→ **Task goal**
Repeat the listing exactly. Do not carry over any pictures.

→ **Records shown**
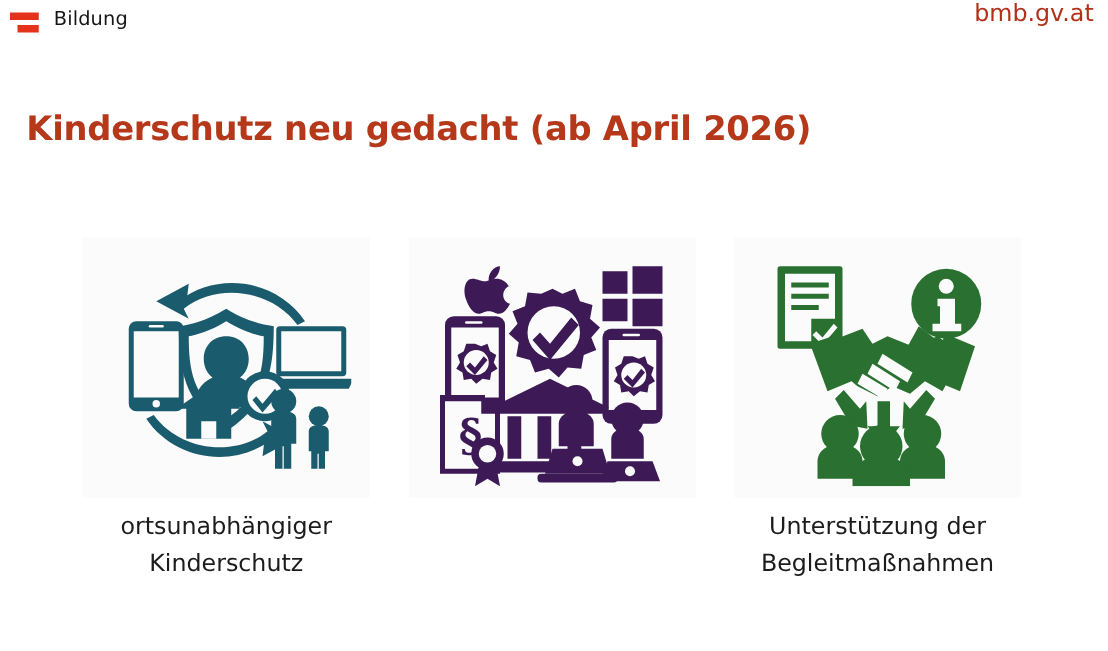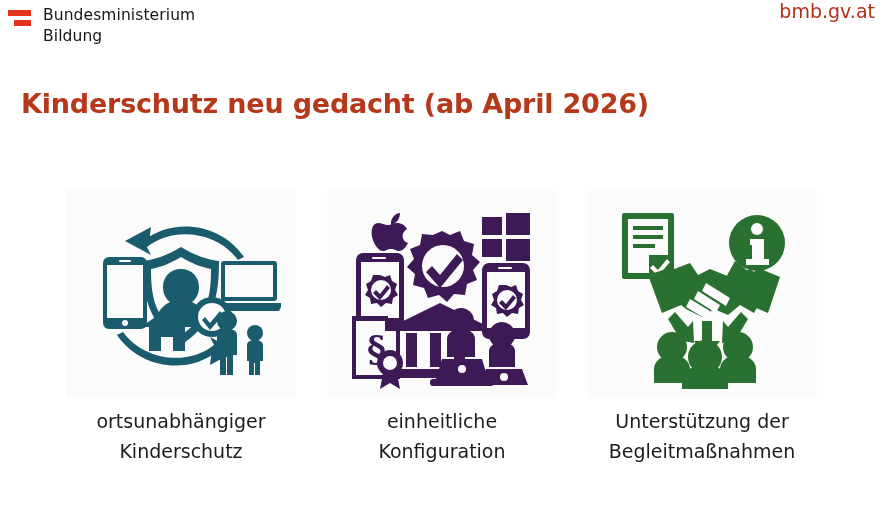--- a/index.html
+++ b/index.html
@@ -145,7 +145,6 @@
       <span class="bar bar-bottom"></span>
     </span>
     <span class="brand-text">
-      <span>Bundesministerium</span>
       <span class="line2">Bildung</span>
     </span>
   </div>

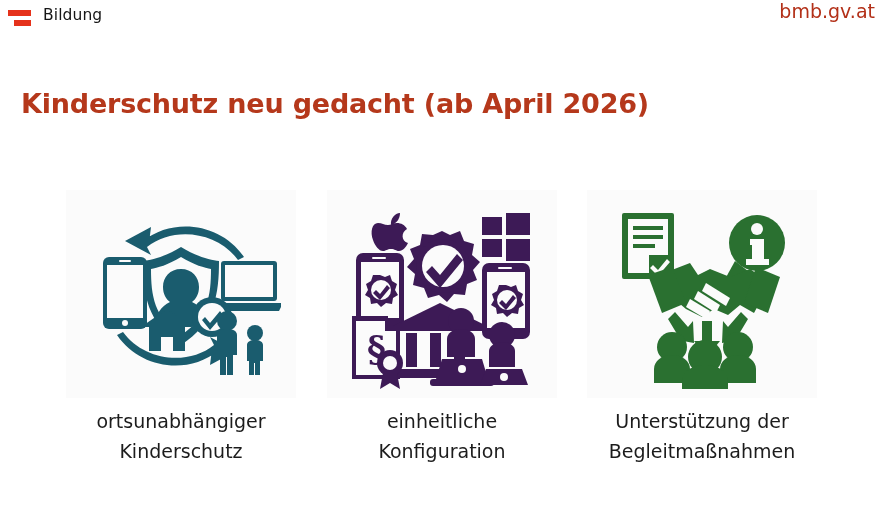--- a/index.html
+++ b/index.html
@@ -274,8 +274,6 @@
         </g>
       </svg>
     </div>
-    <div class="card-caption">einheitliche
-Konfiguration</div>
   </div>
 
   <div class="card card-3">

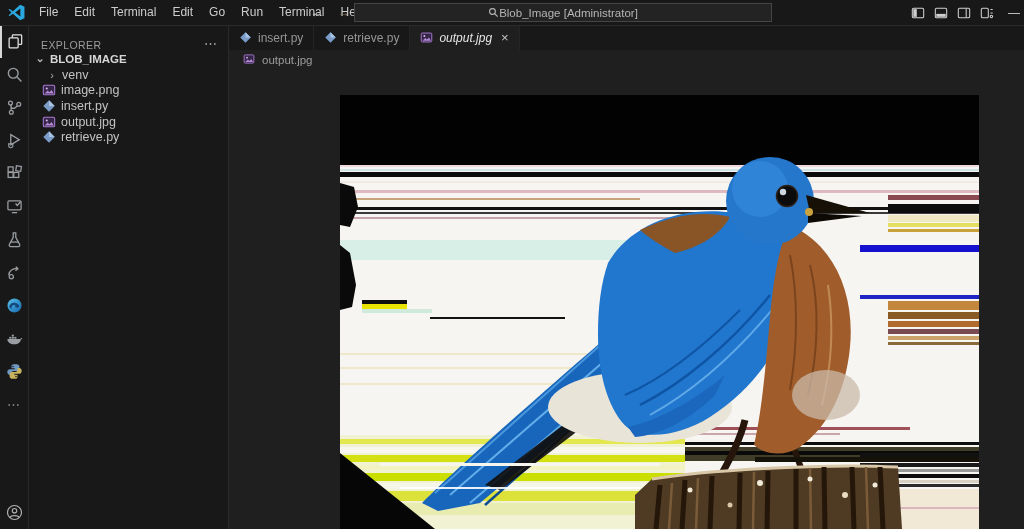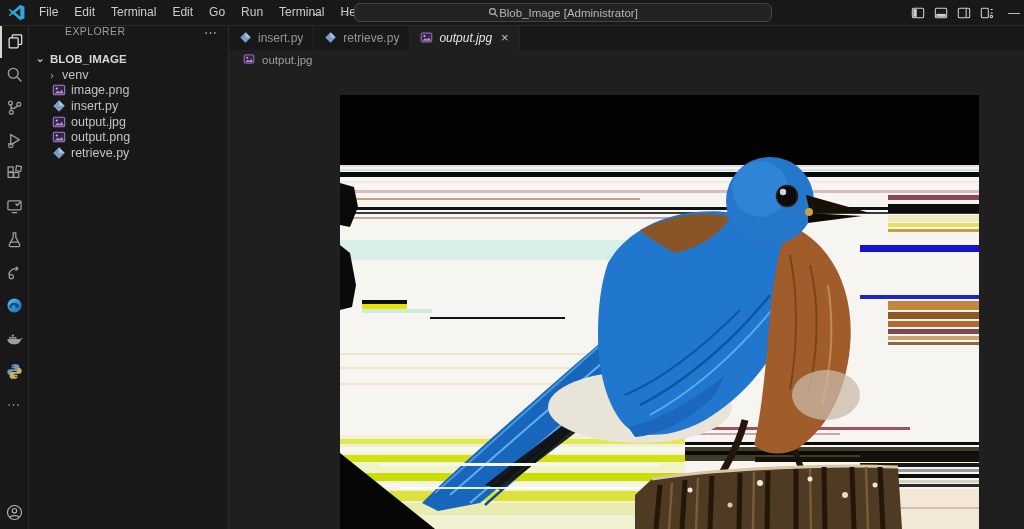--- a/index.html
+++ b/index.html
@@ -15,7 +15,7 @@
   .nav-arrow{font-size:13px;color:#c5c5c5;}
   .nav-arrow.fwd{color:#8a7a5a;}
   .command-center{position:absolute;left:354px;top:3px;width:416px;height:17px;background:#232323;
-            border:1px solid #454545;border-radius:6px;display:flex;align-items:center;justify-content:center;
+            border:1px solid #454545;border-radius:0;display:flex;align-items:center;justify-content:center;
             gap:0;font-size:11.5px;color:#b4b4b4;}
   .cc-search-icon{width:11px;height:11px;}
   .layout-controls{position:absolute;right:30px;top:0;height:25px;display:flex;align-items:center;gap:9px;}

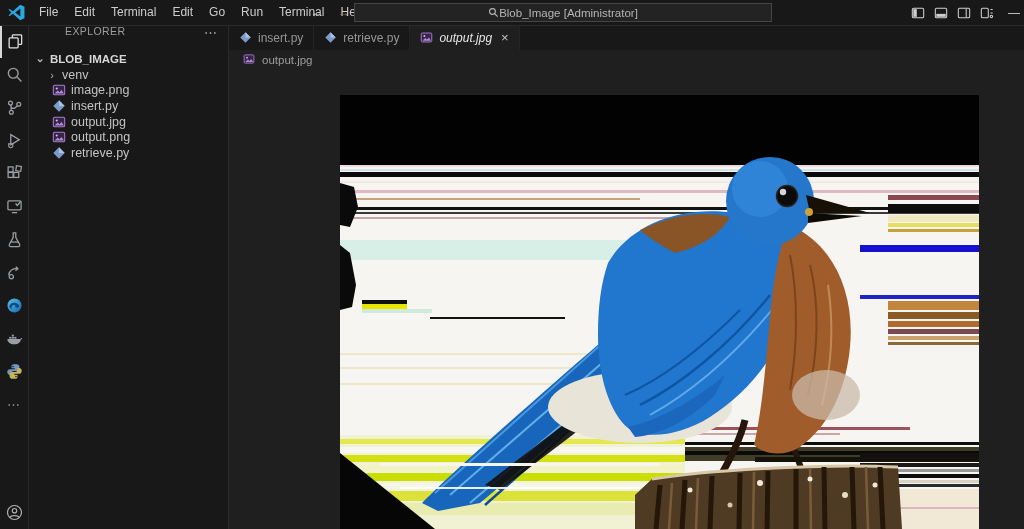--- a/index.html
+++ b/index.html
@@ -33,8 +33,8 @@
   
   .sidebar{position:absolute;left:28px;top:25px;width:200px;height:504px;background:#181818;
            border-right:1px solid #2a2a2a;z-index:10;}
-  .sb-header{height:26px;display:flex;align-items:flex-start;justify-content:space-between;
-             padding:0 10px 0 13px;font-size:10.5px;letter-spacing:.4px;color:#9d9d9d;margin-left:24px;}
+  .sb-header{height:26px;display:flex;align-items:flex-end;justify-content:space-between;
+             padding:0 10px 0 13px;font-size:10.5px;letter-spacing:.4px;color:#9d9d9d;}
   .sb-more{color:#c0c0c0;font-size:13px;letter-spacing:1px;}
   .tree{font-size:12.5px;color:#c3c3c3;}
   .row{height:15.7px;display:flex;align-items:center;gap:5px;cursor:pointer;}

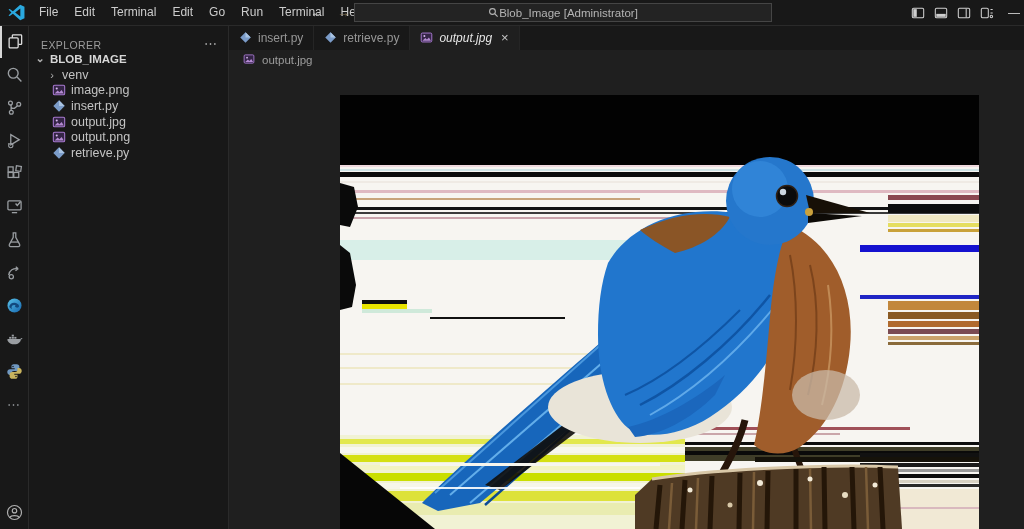--- a/index.html
+++ b/index.html
@@ -41,7 +41,7 @@
   .row.root{padding-left:7px;font-weight:bold;font-size:11.5px;color:#d7d7d7;}
   .row .chev{width:10px;text-align:center;color:#b0b0b0;font-size:11px;}
   .row.folder{padding-left:19px;}
-  .row.file{padding-left:24px;text-align:right;}
+  .row.file{padding-left:14px;text-align:right;}
   .ficon{width:14px;height:14px;flex:0 0 auto;display:inline-flex;}
   .ficon svg{width:14px;height:14px;}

→ **Completed exercise**
--- a/index.html
+++ b/index.html
@@ -145,7 +145,6 @@
       <span class="bar bar-bottom"></span>
     </span>
     <span class="brand-text">
-      <span>Bundesministerium</span>
       <span class="line2">Bildung</span>
     </span>
   </div>

--- a/index.html
+++ b/index.html
@@ -274,8 +274,6 @@
         </g>
       </svg>
     </div>
-    <div class="card-caption">einheitliche
-Konfiguration</div>
   </div>
 
   <div class="card card-3">

--- a/index.html
+++ b/index.html
@@ -15,7 +15,7 @@
   .nav-arrow{font-size:13px;color:#c5c5c5;}
   .nav-arrow.fwd{color:#8a7a5a;}
   .command-center{position:absolute;left:354px;top:3px;width:416px;height:17px;background:#232323;
-            border:1px solid #454545;border-radius:6px;display:flex;align-items:center;justify-content:center;
+            border:1px solid #454545;border-radius:0;display:flex;align-items:center;justify-content:center;
             gap:0;font-size:11.5px;color:#b4b4b4;}
   .cc-search-icon{width:11px;height:11px;}
   .layout-controls{position:absolute;right:30px;top:0;height:25px;display:flex;align-items:center;gap:9px;}

--- a/index.html
+++ b/index.html
@@ -33,8 +33,8 @@
   
   .sidebar{position:absolute;left:28px;top:25px;width:200px;height:504px;background:#181818;
            border-right:1px solid #2a2a2a;z-index:10;}
-  .sb-header{height:26px;display:flex;align-items:flex-start;justify-content:space-between;
-             padding:0 10px 0 13px;font-size:10.5px;letter-spacing:.4px;color:#9d9d9d;margin-left:24px;}
+  .sb-header{height:26px;display:flex;align-items:flex-end;justify-content:space-between;
+             padding:0 10px 0 13px;font-size:10.5px;letter-spacing:.4px;color:#9d9d9d;}
   .sb-more{color:#c0c0c0;font-size:13px;letter-spacing:1px;}
   .tree{font-size:12.5px;color:#c3c3c3;}
   .row{height:15.7px;display:flex;align-items:center;gap:5px;cursor:pointer;}

--- a/index.html
+++ b/index.html
@@ -41,7 +41,7 @@
   .row.root{padding-left:7px;font-weight:bold;font-size:11.5px;color:#d7d7d7;}
   .row .chev{width:10px;text-align:center;color:#b0b0b0;font-size:11px;}
   .row.folder{padding-left:19px;}
-  .row.file{padding-left:24px;text-align:right;}
+  .row.file{padding-left:14px;text-align:right;}
   .ficon{width:14px;height:14px;flex:0 0 auto;display:inline-flex;}
   .ficon svg{width:14px;height:14px;}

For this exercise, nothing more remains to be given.